With deer season approaching, or already starting, 
what parts of the deer should I ask my deer hunting friends to save for me? I am not a hunter. The only way I ever took shots at wildlife was with a camera.


----------



## Jax08 (Feb 13, 2009)

all of it!


----------



## Amaruq (Aug 29, 2001)

> Originally Posted By: Jax08all of it!


What she said. The only issue with deer is if they might have CWD then you might want to avoid brain and spinal cord. Some say it is not transmittable (if that is a word) to dogs but I would rather be safe than sorry. 

Make sure you set them up with plastic baggies to bring all the goodies out when they clean them! (liver, kidneys, spleen, heart.......)


----------



## Powell (Oct 13, 2006)

Jolene turned her nose up at the raw deer meat. She sniffed the piece, took it gently and spit it out. 


I think she wanted me to cook it for her...











Powell


----------



## Jax08 (Feb 13, 2009)

Jax turns her nose up at it too but I figured out she just likes a little topping on her food so I coat venison, beef heart and beef tongue with yogurt.

Now I was browning stew meat the other day and dropped two pieces that Sierra and Baron scarfed right up.


----------



## aubie (Dec 22, 2008)

We received about 10lbs of ground deer meat from my parents, it had been in the freezer for a while and had some burn on it, so we give it to the pups. Duncan eats, well Dunc eats anything. Anna at first wasn't sure, but if I mix yogurt with it she loves it.
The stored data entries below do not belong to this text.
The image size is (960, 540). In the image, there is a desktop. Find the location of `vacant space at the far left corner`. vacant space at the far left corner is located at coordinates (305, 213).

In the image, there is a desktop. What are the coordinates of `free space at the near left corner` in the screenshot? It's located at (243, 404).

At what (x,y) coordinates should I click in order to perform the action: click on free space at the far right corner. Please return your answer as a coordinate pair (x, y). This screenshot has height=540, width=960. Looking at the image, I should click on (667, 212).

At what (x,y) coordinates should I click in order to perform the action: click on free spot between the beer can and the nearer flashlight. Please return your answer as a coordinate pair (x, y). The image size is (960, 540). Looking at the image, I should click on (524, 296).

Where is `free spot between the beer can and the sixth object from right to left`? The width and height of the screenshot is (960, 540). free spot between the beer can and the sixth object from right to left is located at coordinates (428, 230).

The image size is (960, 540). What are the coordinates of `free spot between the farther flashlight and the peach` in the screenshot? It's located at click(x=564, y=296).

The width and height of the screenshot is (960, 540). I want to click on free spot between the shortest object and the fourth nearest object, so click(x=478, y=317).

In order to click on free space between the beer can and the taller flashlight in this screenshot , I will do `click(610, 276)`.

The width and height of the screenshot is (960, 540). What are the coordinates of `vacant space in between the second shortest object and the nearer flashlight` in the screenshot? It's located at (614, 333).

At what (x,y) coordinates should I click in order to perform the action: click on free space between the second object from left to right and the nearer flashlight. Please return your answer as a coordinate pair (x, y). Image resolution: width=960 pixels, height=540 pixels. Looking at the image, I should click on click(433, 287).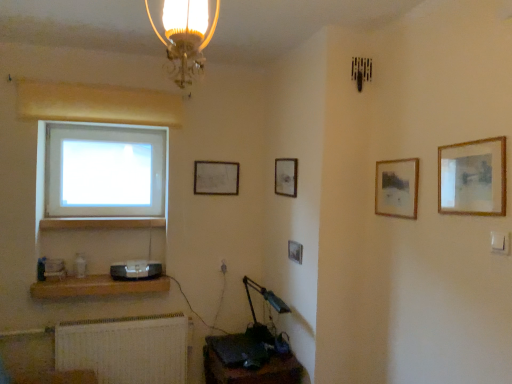
Question: Would you say matte silver picture frame at upper center, which ranks as the 5th picture frame in right-to-left order, is outside satin black speaker at lower left?

Choices:
 (A) yes
 (B) no

Answer: (A)

Question: Would you consider matte silver picture frame at upper center, which ranks as the 5th picture frame in right-to-left order, to be distant from satin black speaker at lower left?

Choices:
 (A) no
 (B) yes

Answer: (A)

Question: Can you confirm if matte silver picture frame at upper center, which appears as the 1th picture frame when viewed from the back, is smaller than satin black speaker at lower left?

Choices:
 (A) no
 (B) yes

Answer: (B)

Question: Can you confirm if matte silver picture frame at upper center, which ranks as the 5th picture frame in right-to-left order, is taller than satin black speaker at lower left?

Choices:
 (A) yes
 (B) no

Answer: (A)

Question: Does matte silver picture frame at upper center, the first picture frame from the left, have a lesser height compared to satin black speaker at lower left?

Choices:
 (A) yes
 (B) no

Answer: (B)

Question: In terms of size, does brown wooden shelf at lower left appear bigger or smaller than transparent glass window at left?

Choices:
 (A) small
 (B) big

Answer: (A)

Question: From the image's perspective, is brown wooden shelf at lower left located above or below transparent glass window at left?

Choices:
 (A) below
 (B) above

Answer: (A)

Question: Is brown wooden shelf at lower left situated inside transparent glass window at left or outside?

Choices:
 (A) inside
 (B) outside

Answer: (B)

Question: Considering the positions of point (70, 291) and point (74, 203), is point (70, 291) closer or farther from the camera than point (74, 203)?

Choices:
 (A) farther
 (B) closer

Answer: (B)

Question: Considering the positions of wooden picture frame at center, which ranks as the third picture frame in left-to-right order, and metallic blue table lamp at lower center in the image, is wooden picture frame at center, which ranks as the third picture frame in left-to-right order, bigger or smaller than metallic blue table lamp at lower center?

Choices:
 (A) big
 (B) small

Answer: (B)

Question: Considering the positions of wooden picture frame at center, the third picture frame when ordered from right to left, and metallic blue table lamp at lower center in the image, is wooden picture frame at center, the third picture frame when ordered from right to left, taller or shorter than metallic blue table lamp at lower center?

Choices:
 (A) tall
 (B) short

Answer: (B)

Question: Is wooden picture frame at center, the third picture frame when ordered from right to left, wider or thinner than metallic blue table lamp at lower center?

Choices:
 (A) thin
 (B) wide

Answer: (A)

Question: From a real-world perspective, is wooden picture frame at center, which is counted as the 3th picture frame, starting from the front, above or below metallic blue table lamp at lower center?

Choices:
 (A) below
 (B) above

Answer: (B)

Question: Would you say wooden picture frame at upper center, which is counted as the 2th picture frame, starting from the back, is to the left or to the right of wooden frame at upper right, which is the fifth picture frame from left to right, in the picture?

Choices:
 (A) left
 (B) right

Answer: (A)

Question: Considering their positions, is wooden picture frame at upper center, positioned as the 2th picture frame in left-to-right order, located in front of or behind wooden frame at upper right, the 5th picture frame when ordered from back to front?

Choices:
 (A) behind
 (B) front

Answer: (A)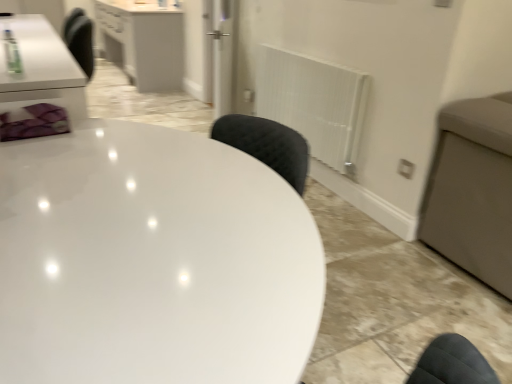
Question: Does point (89, 349) appear closer or farther from the camera than point (129, 51)?

Choices:
 (A) farther
 (B) closer

Answer: (B)

Question: Looking at their shapes, would you say white glossy table at center is wider or thinner than white glossy cabinet at upper left?

Choices:
 (A) thin
 (B) wide

Answer: (B)

Question: Which object is positioned closest to the transparent glass door at center?

Choices:
 (A) white glossy cabinet at upper left
 (B) white glossy table at center
 (C) white textured radiator at center right

Answer: (A)

Question: Which is farther from the white glossy table at center?

Choices:
 (A) white textured radiator at center right
 (B) transparent glass door at center
 (C) white glossy cabinet at upper left

Answer: (C)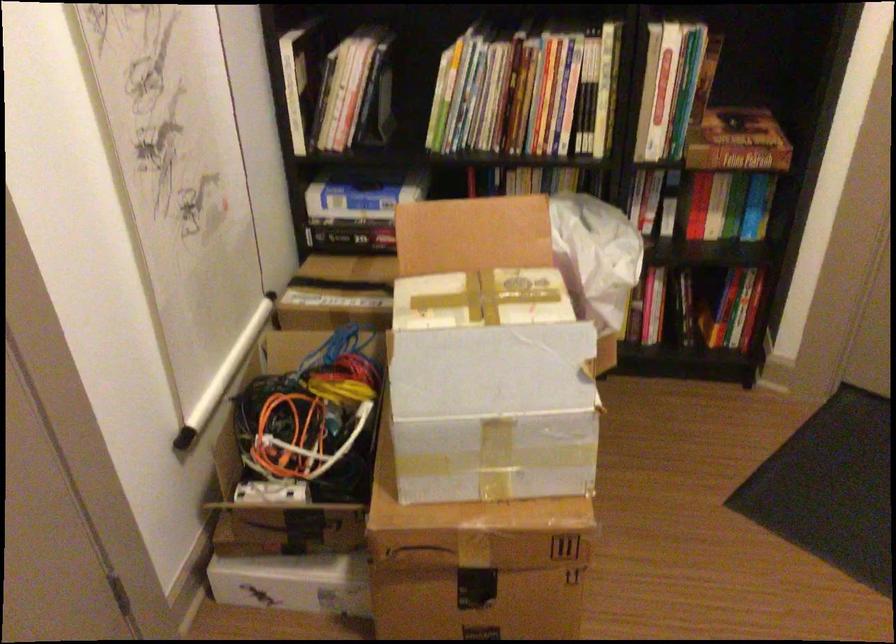
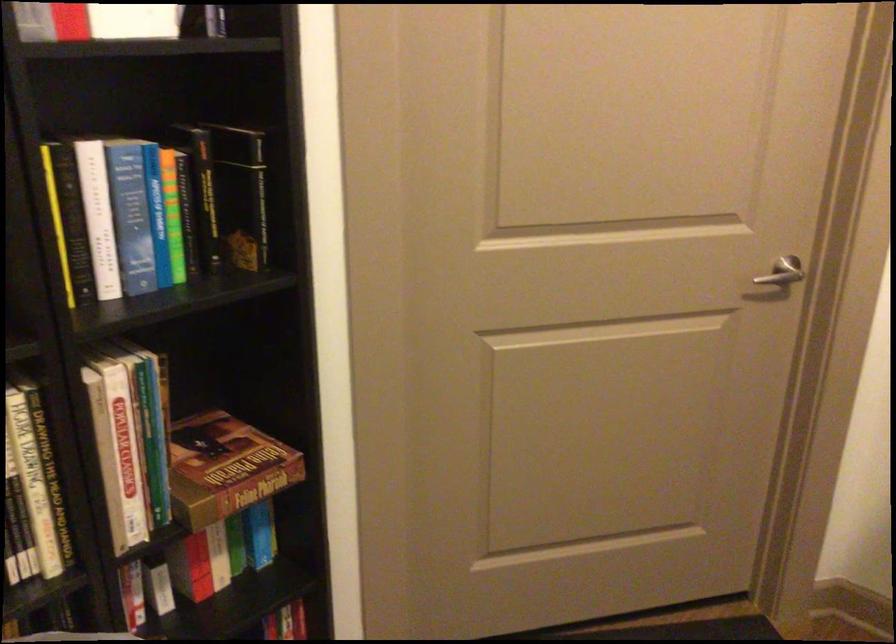
Locate, in the second image, the point that corresponds to (734,135) in the first image.

(225, 468)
Hopefully during hunting season I can get some kidney, heart, etc.


----------



## DnP (Jul 10, 2008)

Don't forget the bones. When my dad acutally got deer, each of the dogs were given a leg. My dad hasn't gotten a deer in years. Now, my parents' neighbor will cut up the legs, freeze them and bring them over when I'm down visiting. Last year, he ended up getting a buck w/ a busted antler (not mountable) and was generous enough to cut the antlers up and gave them to us.


----------



## AbbyK9 (Oct 11, 2005)

Our landlord has been providing us with heart and liver from his hunting trips. Abby and both my cats adore the "sweet meats", but Ronja doesn't quite understand that raw meat is food. *shakes head*


----------



## Barb E (Jun 6, 2004)

You can't, you must send it allllllllllllllllll to Oregon for Dante









I like Amaruq wouldn't feed brain/spine/etc


----------